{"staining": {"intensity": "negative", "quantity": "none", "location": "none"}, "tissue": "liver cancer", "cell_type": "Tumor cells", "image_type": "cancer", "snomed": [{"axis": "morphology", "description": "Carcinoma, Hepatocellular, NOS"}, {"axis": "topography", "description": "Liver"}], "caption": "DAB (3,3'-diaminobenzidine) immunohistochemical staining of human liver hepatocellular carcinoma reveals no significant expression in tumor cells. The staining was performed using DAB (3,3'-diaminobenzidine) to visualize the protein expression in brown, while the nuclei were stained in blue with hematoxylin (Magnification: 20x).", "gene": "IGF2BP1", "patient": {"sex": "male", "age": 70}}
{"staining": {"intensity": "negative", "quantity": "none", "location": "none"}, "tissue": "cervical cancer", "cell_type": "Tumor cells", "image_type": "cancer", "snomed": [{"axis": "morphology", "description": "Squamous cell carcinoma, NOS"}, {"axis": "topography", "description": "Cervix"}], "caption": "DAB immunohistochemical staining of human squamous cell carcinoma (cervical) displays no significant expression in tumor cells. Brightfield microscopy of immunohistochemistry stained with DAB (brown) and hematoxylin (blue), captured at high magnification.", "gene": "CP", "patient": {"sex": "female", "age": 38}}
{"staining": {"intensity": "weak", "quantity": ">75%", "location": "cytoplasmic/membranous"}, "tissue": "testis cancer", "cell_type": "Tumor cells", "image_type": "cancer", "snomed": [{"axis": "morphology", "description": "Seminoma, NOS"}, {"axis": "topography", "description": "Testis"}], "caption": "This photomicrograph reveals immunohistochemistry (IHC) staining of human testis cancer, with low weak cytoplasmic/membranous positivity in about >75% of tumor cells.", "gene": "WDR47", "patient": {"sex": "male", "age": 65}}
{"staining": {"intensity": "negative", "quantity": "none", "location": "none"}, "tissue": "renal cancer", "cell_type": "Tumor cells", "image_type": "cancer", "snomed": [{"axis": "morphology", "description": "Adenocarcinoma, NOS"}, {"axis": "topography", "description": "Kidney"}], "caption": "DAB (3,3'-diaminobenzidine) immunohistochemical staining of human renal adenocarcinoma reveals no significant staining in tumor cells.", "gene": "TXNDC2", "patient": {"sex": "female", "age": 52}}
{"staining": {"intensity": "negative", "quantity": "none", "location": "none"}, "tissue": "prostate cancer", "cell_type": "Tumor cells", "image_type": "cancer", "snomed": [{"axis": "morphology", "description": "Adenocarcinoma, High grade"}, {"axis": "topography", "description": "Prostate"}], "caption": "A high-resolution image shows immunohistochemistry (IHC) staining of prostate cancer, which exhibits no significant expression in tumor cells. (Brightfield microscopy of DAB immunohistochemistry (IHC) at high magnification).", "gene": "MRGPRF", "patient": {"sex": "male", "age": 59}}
#####
**YOUR TASK:**
Copy task. Give back the whole listing exactly as written.

**OUTPUT OF THE TASK:**
{"staining": {"intensity": "negative", "quantity": "none", "location": "none"}, "tissue": "liver cancer", "cell_type": "Tumor cells", "image_type": "cancer", "snomed": [{"axis": "morphology", "description": "Carcinoma, Hepatocellular, NOS"}, {"axis": "topography", "description": "Liver"}], "caption": "DAB (3,3'-diaminobenzidine) immunohistochemical staining of human liver hepatocellular carcinoma reveals no significant expression in tumor cells. The staining was performed using DAB (3,3'-diaminobenzidine) to visualize the protein expression in brown, while the nuclei were stained in blue with hematoxylin (Magnification: 20x).", "gene": "IGF2BP1", "patient": {"sex": "male", "age": 70}}
{"staining": {"intensity": "negative", "quantity": "none", "location": "none"}, "tissue": "cervical cancer", "cell_type": "Tumor cells", "image_type": "cancer", "snomed": [{"axis": "morphology", "description": "Squamous cell carcinoma, NOS"}, {"axis": "topography", "description": "Cervix"}], "caption": "DAB immunohistochemical staining of human squamous cell carcinoma (cervical) displays no significant expression in tumor cells. Brightfield microscopy of immunohistochemistry stained with DAB (brown) and hematoxylin (blue), captured at high magnification.", "gene": "CP", "patient": {"sex": "female", "age": 38}}
{"staining": {"intensity": "weak", "quantity": ">75%", "location": "cytoplasmic/membranous"}, "tissue": "testis cancer", "cell_type": "Tumor cells", "image_type": "cancer", "snomed": [{"axis": "morphology", "description": "Seminoma, NOS"}, {"axis": "topography", "description": "Testis"}], "caption": "This photomicrograph reveals immunohistochemistry (IHC) staining of human testis cancer, with low weak cytoplasmic/membranous positivity in about >75% of tumor cells.", "gene": "WDR47", "patient": {"sex": "male", "age": 65}}
{"staining": {"intensity": "negative", "quantity": "none", "location": "none"}, "tissue": "renal cancer", "cell_type": "Tumor cells", "image_type": "cancer", "snomed": [{"axis": "morphology", "description": "Adenocarcinoma, NOS"}, {"axis": "topography", "description": "Kidney"}], "caption": "DAB (3,3'-diaminobenzidine) immunohistochemical staining of human renal adenocarcinoma reveals no significant staining in tumor cells.", "gene": "TXNDC2", "patient": {"sex": "female", "age": 52}}
{"staining": {"intensity": "negative", "quantity": "none", "location": "none"}, "tissue": "prostate cancer", "cell_type": "Tumor cells", "image_type": "cancer", "snomed": [{"axis": "morphology", "description": "Adenocarcinoma, High grade"}, {"axis": "topography", "description": "Prostate"}], "caption": "A high-resolution image shows immunohistochemistry (IHC) staining of prostate cancer, which exhibits no significant expression in tumor cells. (Brightfield microscopy of DAB immunohistochemistry (IHC) at high magnification).", "gene": "MRGPRF", "patient": {"sex": "male", "age": 59}}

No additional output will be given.